__Article__
******

Microsoft announced Python integration in Power BI in their August feature summary. Just as with the R support you can now use Python for importing data, data transformation and data visualization. In this article we will step by step prepare a Python environment, enable Python in Power BI, import data and apply clustering to the data and create custom visuals in Power BI using Python. All material needed to replicate this example is available in GitHub. The article assumes that you have a working Python environment and Power BI installed.

Creating the data import script in Python

The dataset that we’ll be working with is the Boston Housing dataset, which is available in scikit-learn. The dataset is most often used for examples in regression but we’ll take a different approach and use it for clustering. We will use Principal Component Analysis to reduce the dimensions in order to visualize the data in a 2-dimensional space. After this we will apply k-means clustering to try to identify any homogenous groups within the data.

I will not go through the steps taken to create the import code as the main focus of this article is to showcase using Python in Power BI. The data preparation phase is available as an Jupyter Notebook for those who are interested to see how it was created. I recommend creating standalone scripts of the code that you are going to use in order to test and debug any problems prior to using it in Power BI. The error messages provided by Power BI are not always that informative.

Enabling Python in Power BI

Set-up Python virtual environment with required libraries

There are several ways to manage your Python (virtual) environments. In addition to virtualenv and pipenv you can also use the conda distribution.

In this example I’m using pipenv to manage the Python environment that Power BI will use. In order to get started open a Command Prompt or Power Shell console and navigate to the folder that you want to use as a working directory for your Python code. Go to the location where you have cloned/downloaded the example code from my GitHub repository if you are using that. We will run the following command in order to create the Python environment and install the required libraries.

pipenv install numpy pandas matplotlib seaborn scikit-learn

In case you are using my code from GigHub is is enough to run pipenv install as it will automatically install the required libraries from the existing Pipfile.

Lastly, we want to check the actual Python path for this virtual environment since we will need to refer to that from Power BI.

pipenv --venv

The location of my virtual environment was C:\Users\tomra\.virtualenvs\python_and_powerbi-0r4DNLn9 so I copy that path to the clipboard.

******

__Stored records__

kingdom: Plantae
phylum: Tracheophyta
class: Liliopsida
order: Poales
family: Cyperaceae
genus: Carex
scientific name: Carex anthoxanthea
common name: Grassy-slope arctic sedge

******

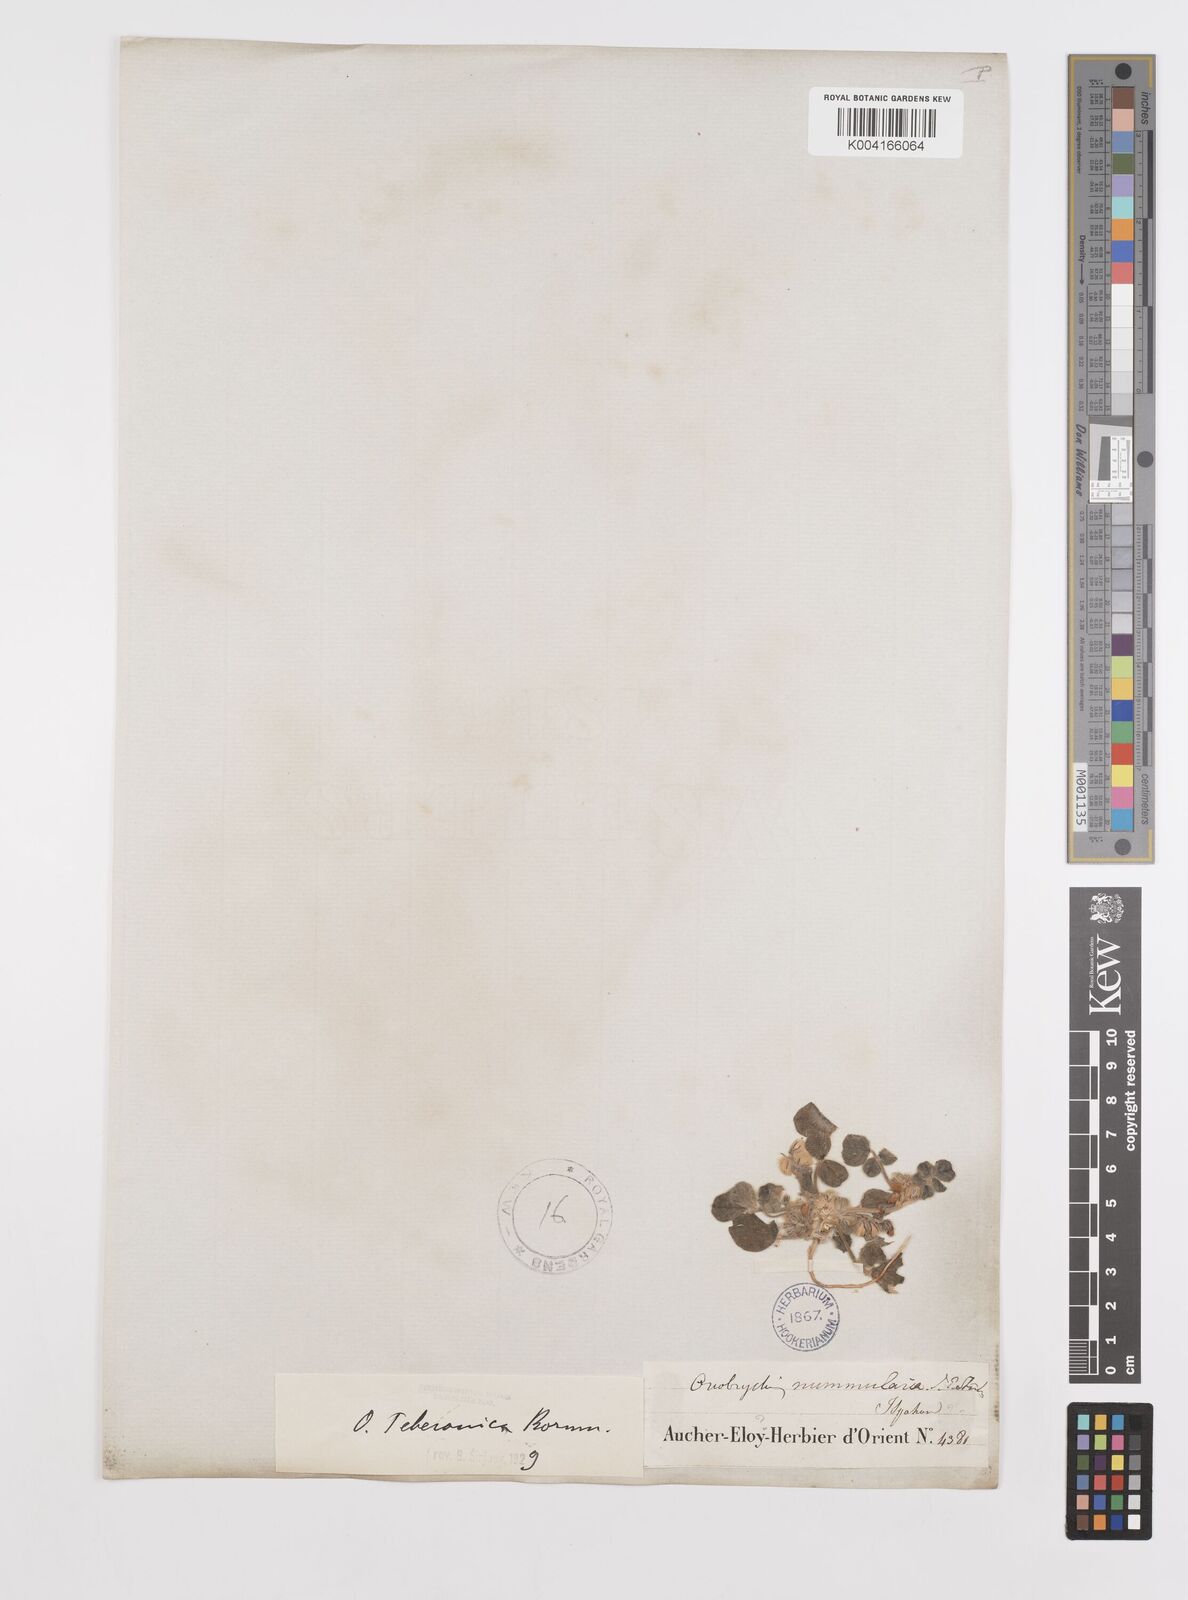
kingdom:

******

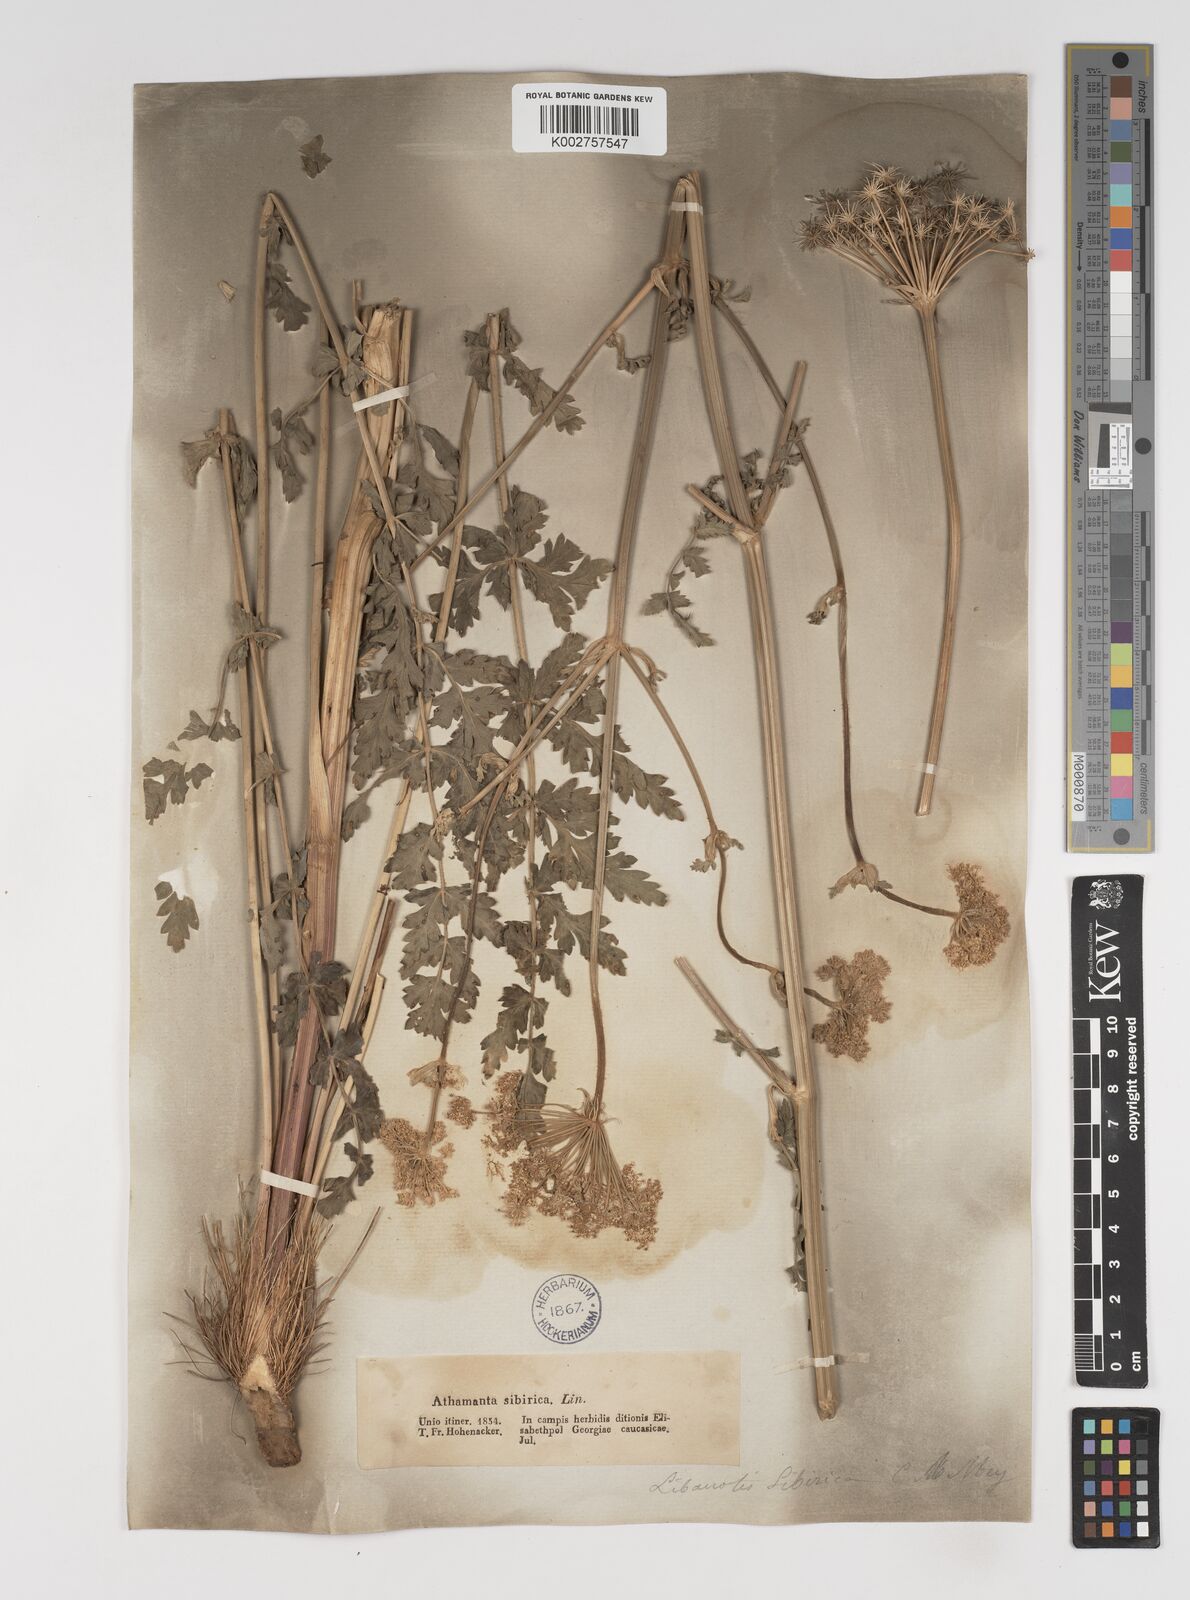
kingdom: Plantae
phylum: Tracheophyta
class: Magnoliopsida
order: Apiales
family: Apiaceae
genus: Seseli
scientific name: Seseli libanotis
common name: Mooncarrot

******

__Task instructions__
A. Condense the paragraph of the article beginning “The dataset that we’ll be working with” into a bulleted list that retains its main facts.
B. Collect every line of the records that contains the string "name", treating uppercase and lowercase letters as distinct.

__The solutions__
A.
- The dataset used is the Boston Housing dataset, which is available in scikit-learn.
- It is most often used for regression examples, but here it is used for clustering.
- Principal Component Analysis reduces the dimensions so the data can be visualized in a two-dimensional space.
- K-means clustering is then applied to try to identify any homogenous groups within the data.

B.
scientific name: Carex anthoxanthea
common name: Grassy-slope arctic sedge
scientific name: Seseli libanotis
common name: Mooncarrot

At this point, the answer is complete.